Is RTD Boss Dave Genova Doing the Best He Can for Denver Transit?

The agency is struggling, but the RTD Board just voted to give the agency chief a small bonus.

Photo: David Sachs
Photo: David Sachs

The RTD Board of Directors gave General Manager and CEO Dave Genova a small bonus Tuesday by a vote of 8 to 7. Genova will receive a one-time bump of $2,850, or 1 percent of his current salary.

The sum is pretty small in the scheme of things, but the optics aren’t good. RTD is cutting bus and rail service, juggling a severe driver shortage, and answering for the delayed G and N lines.

“It’s not that I think the amount of money is huge — I think it’s symbolic,” said Ean Thomas Tafoya, a board member at the Colorado Latino Forum, which came out against the bonus.

Dave Genova
Dave Genova

Genova’s salary isn’t going to affect RTD’s big budget problems: The agency is serving a growing area with stagnant funding levels, and coping with a $6 million-per-year punch to the budget thanks to a legislative snafu.

But his actions can make the most of the hand he’s been dealt. The vote on his salary is a good time to ask: Is Genova doing a good job running the region’s transit agency?

As an advocate for the services he oversees, Genova hasn’t always spoken up when it could have made a difference. Last month his agency remained neutral on legislation that would create new funding stream — $10 million a year — to provide an income-based fare pass.

RTD is “sending a bad message,” said Jenee Donelson, a transit organizer at 9to5 Colorado. “You’re showing people exactly what you care about, and it’s not them. It’s not the people who ride the bus.”

Genova and the RTD Board of Directors will have a chance to redeem themselves and get behind the bill when it goes before the Colorado General Assembly next session.

Another potential source of revenue is to charge more for parking at RTD’s rail stations — which would also be good transportation policy. RTD can’t charge residents to park by Colorado law, and the agency forgoes $22 million annually because of it. Genova gets some points for having his staff study the problem, but neither he nor the RTD Board have advocated publicly to change the status quo.

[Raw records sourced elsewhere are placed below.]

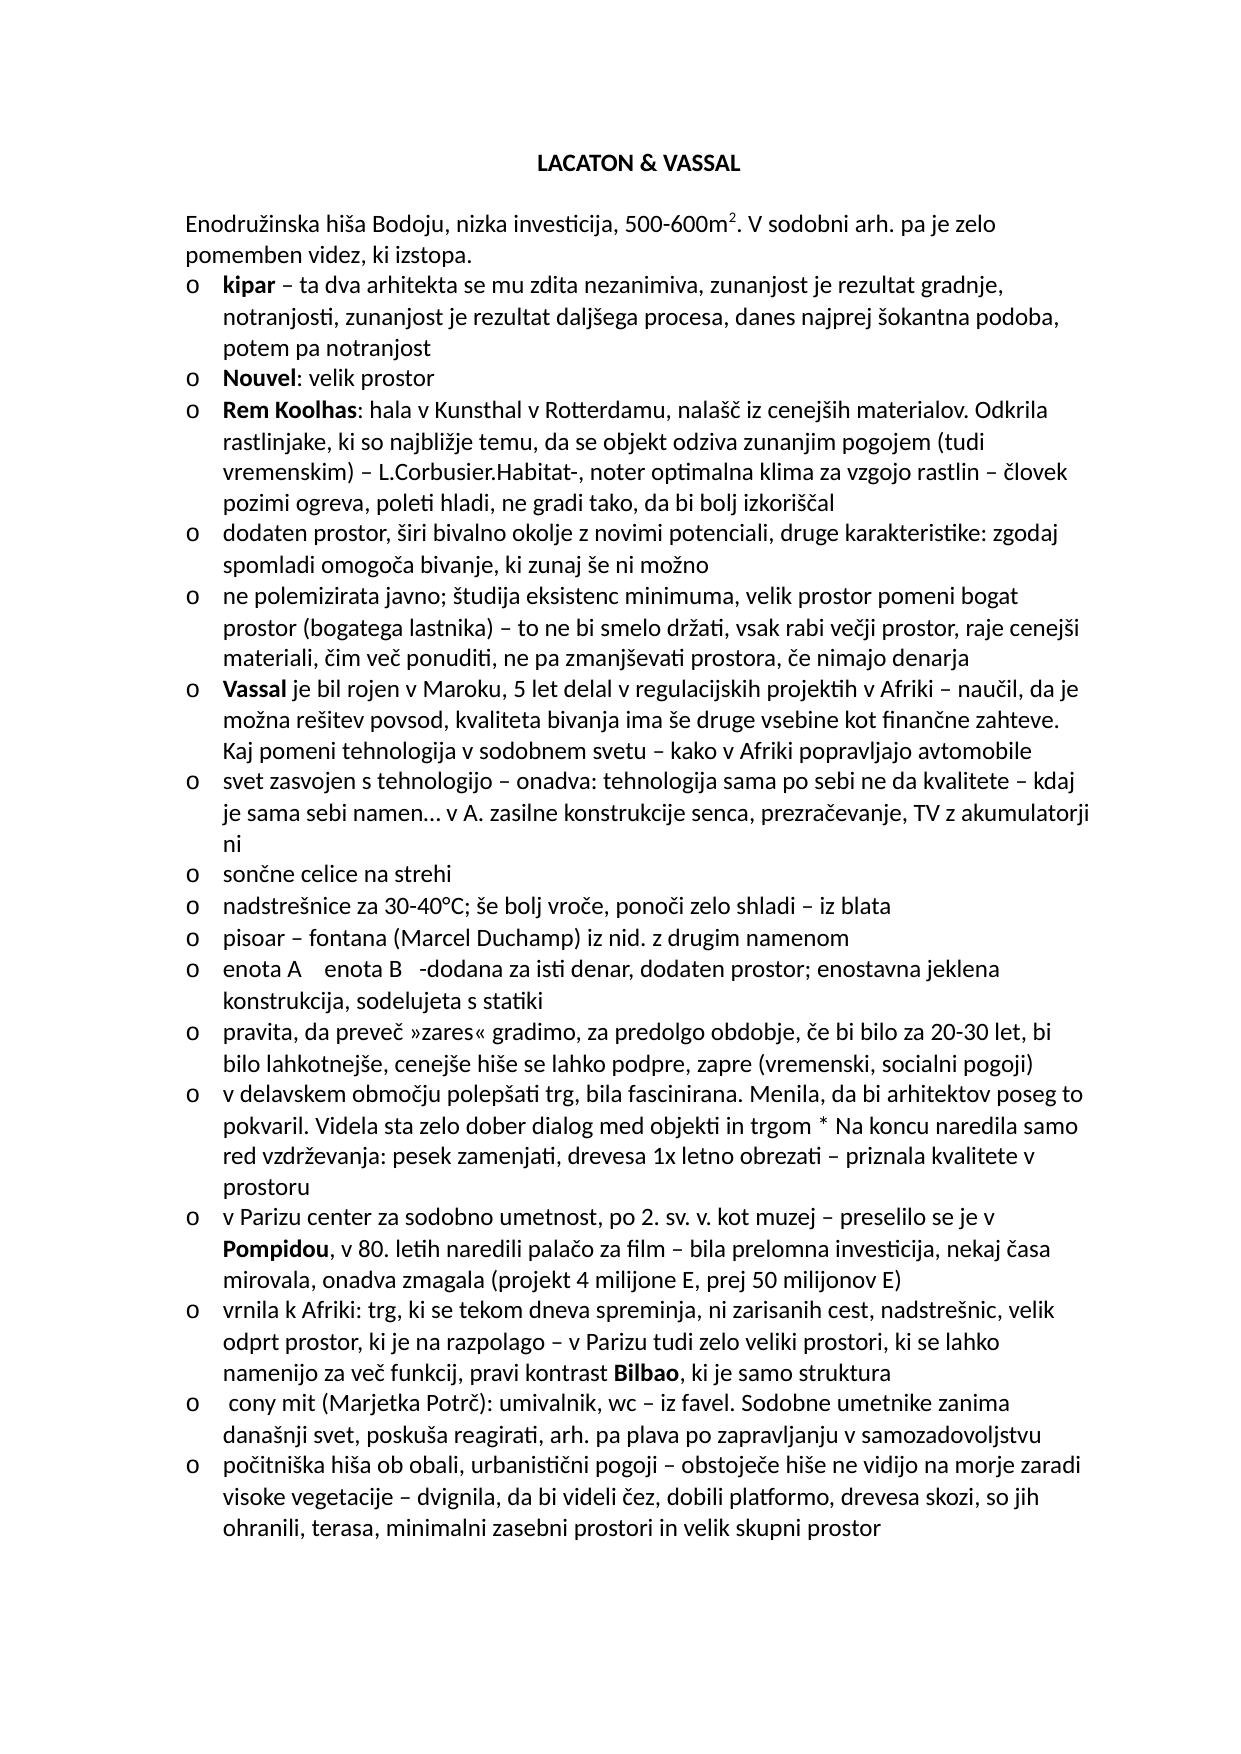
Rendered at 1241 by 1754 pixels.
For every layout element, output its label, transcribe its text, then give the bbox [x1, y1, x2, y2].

text LACATON & VASSAL [185, 148, 1093, 178]
list ne polemizirata javno; študija eksistenc minimuma, velik prostor pomeni bogat prostor (bogatega lastnika) – to ne bi smelo držati, vsak rabi večji prostor, raje cenejši materiali, čim več ponuditi, ne pa zmanjševati prostora, če nimajo denarja [185, 580, 1093, 673]
list cony mit (Marjetka Potrč): umivalnik, wc – iz favel. Sodobne umetnike zanima današnji svet, poskuša reagirati, arh. pa plava po zapravljanju v samozadovoljstvu [185, 1387, 1093, 1449]
list Rem Koolhas: hala v Kunsthal v Rotterdamu, nalašč iz cenejših materialov. Odkrila rastlinjake, ki so najbližje temu, da se objekt odziva zunanjim pogojem (tudi vremenskim) – L.Corbusier.Habitat-, noter optimalna klima za vzgojo rastlin – človek pozimi ogreva, poleti hladi, ne gradi tako, da bi bolj izkoriščal [185, 394, 1093, 518]
list v Parizu center za sodobno umetnost, po 2. sv. v. kot muzej – preselilo se je v Pompidou, v 80. letih naredili palačo za film – bila prelomna investicija, nekaj časa mirovala, onadva zmagala (projekt 4 milijone E, prej 50 milijonov E) [185, 1202, 1093, 1294]
list vrnila k Afriki: trg, ki se tekom dneva spreminja, ni zarisanih cest, nadstrešnic, velik odprt prostor, ki je na razpolago – v Parizu tudi zelo veliki prostori, ki se lahko namenijo za več funkcij, pravi kontrast Bilbao, ki je samo struktura [185, 1294, 1093, 1387]
list svet zasvojen s tehnologijo – onadva: tehnologija sama po sebi ne da kvalitete – kdaj je sama sebi namen… v A. zasilne konstrukcije senca, prezračevanje, TV z akumulatorji ni [185, 766, 1093, 858]
list enota A enota B -dodana za isti denar, dodaten prostor; enostavna jeklena konstrukcija, sodelujeta s statiki [185, 954, 1093, 1016]
list sončne celice na strehi [185, 858, 1093, 890]
list Vassal je bil rojen v Maroku, 5 let delal v regulacijskih projektih v Afriki – naučil, da je možna rešitev povsod, kvaliteta bivanja ima še druge vsebine kot finančne zahteve. Kaj pomeni tehnologija v sodobnem svetu – kako v Afriki popravljajo avtomobile [185, 673, 1093, 766]
text Enodružinska hiša Bodoju, nizka investicija, 500-600m2. V sodobni arh. pa je zelo pomemben videz, ki izstopa. [185, 209, 1093, 270]
list kipar – ta dva arhitekta se mu zdita nezanimiva, zunanjost je rezultat gradnje, notranjosti, zunanjost je rezultat daljšega procesa, danes najprej šokantna podoba, potem pa notranjost [185, 270, 1093, 362]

Under Genova, RTD also elected to keep throwing away resources on the new but sparsely used R line, which just doesn’t serve the type of compact, walkable areas that are conducive to transit. RTD’s resources would be better spent increasing bus service where many people will use it, but RTD caved to pressure from Aurora officials and the media, choosing to prop up R service instead. (As it happens, an Aurora rep on the RTD board provided one of the votes for Genova’s bonus.)

Then there’s RTD’s driver shortage. The agency has tried to fill vacancies by offering slightly higher wages and bonuses, but it hasn’t been enough to provide all the service RTD is supposed to under its current schedules.

Genova has some successes under his belt. He oversaw the on-time opening of the A and B lines and the successful Flatiron Flyer bus line between Denver and Boulder — all with growing ridership. But the G line is still more than a year behind schedule and the N line’s opening is anyone’s guess.

Mobile ticketing and real-time arrival information also went live under Genova’s leadership.

“I think he’s done some good things, but I think what he’s done is included in his regular pay,” District K Director Paul Solano told Streetsblog. “The agency is not taking care of the core backbone, and that’s the drivers, the mechanics… We can’t keep drivers because number one we don’t pay them enough.”

Bonus or no bonus, after nearly two years at the helm at RTD, Genova has a mixed track record. The year ahead will be a critical one, with an important legislative session coming up, a new union contract to be negotiated, and RTD expected to overhaul its fare pass program.

Here’s who voted for the bonus: Bob Broom, Tina Francone, Larry Hoy, Judy Lubow, Ken Mihalik, Chuck Sisk, Doug Tisdale, and Jeff Walker. Ernest Archuleta, Barbara Deadwyler, Claudia Folska, Natalie Menten, Kate Williams, Lorraine Anderson, and Solano voted against.